» **Assignment**
Whatever appears in the records, retype it exactly, except for the pictures.

=== Dataset content ===

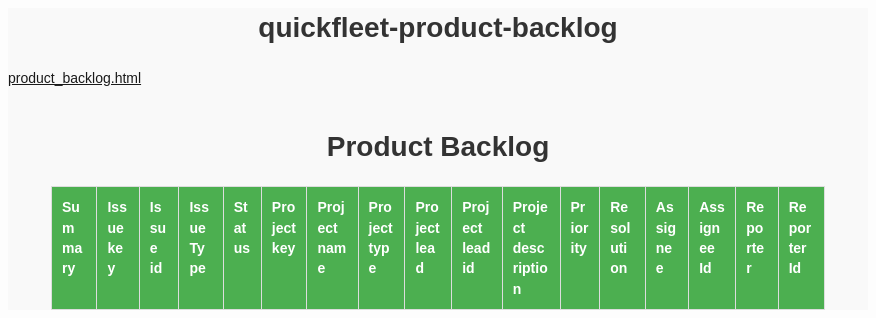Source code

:# quickfleet-product-backlog

[product_backlog.html](https://github.com/user-attachments/files/22944304/product_backlog.html)

<!DOCTYPE html>
<html lang="en">
<head>
    <meta charset="UTF-8">
    <title>Product Backlog</title>
    <style>
        body {
            font-family: Arial, sans-serif;
            margin: 40px;
            background-color: #f9f9f9;
        }
        h1 {
            text-align: center;
            color: #333;
        }
        table {
            border-collapse: collapse;
            margin: 0 auto;
            width: 90%;
        }
        th, td {
            border: 1px solid #ddd;
            padding: 10px;
            text-align: left;
        }
        th {
            background-color: #4CAF50;
            color: white;
        }
        tr:nth-child(even) {
            background-color: #f2f2f2;
        }
        tr:hover {
            background-color: #ddd;
        }
    </style>
</head>
<body>
    <h1>Product Backlog</h1>
    <table class="dataframe table table-striped">
  <thead>
    <tr style="text-align: right;">
      <th>Summary</th>
      <th>Issue key</th>
      <th>Issue id</th>
      <th>Issue Type</th>
      <th>Status</th>
      <th>Project key</th>
      <th>Project name</th>
      <th>Project type</th>
      <th>Project lead</th>
      <th>Project lead id</th>
      <th>Project description</th>
      <th>Priority</th>
      <th>Resolution</th>
      <th>Assignee</th>
      <th>Assignee Id</th>
      <th>Reporter</th>
      <th>Reporter Id</th>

===

» **Completed exercise**
Source code

:# quickfleet-product-backlog

[product_backlog.html](https://github.com/user-attachments/files/22944304/product_backlog.html)

<!DOCTYPE html>
<html lang="en">
<head>
    <meta charset="UTF-8">
    <title>Product Backlog</title>
    <style>
        body {
            font-family: Arial, sans-serif;
            margin: 40px;
            background-color: #f9f9f9;
        }
        h1 {
            text-align: center;
            color: #333;
        }
        table {
            border-collapse: collapse;
            margin: 0 auto;
            width: 90%;
        }
        th, td {
            border: 1px solid #ddd;
            padding: 10px;
            text-align: left;
        }
        th {
            background-color: #4CAF50;
            color: white;
        }
        tr:nth-child(even) {
            background-color: #f2f2f2;
        }
        tr:hover {
            background-color: #ddd;
        }
    </style>
</head>
<body>
    <h1>Product Backlog</h1>
    <table class="dataframe table table-striped">
  <thead>
    <tr style="text-align: right;">
      <th>Summary</th>
      <th>Issue key</th>
      <th>Issue id</th>
      <th>Issue Type</th>
      <th>Status</th>
      <th>Project key</th>
      <th>Project name</th>
      <th>Project type</th>
      <th>Project lead</th>
      <th>Project lead id</th>
      <th>Project description</th>
      <th>Priority</th>
      <th>Resolution</th>
      <th>Assignee</th>
      <th>Assignee Id</th>
      <th>Reporter</th>
      <th>Reporter Id</th>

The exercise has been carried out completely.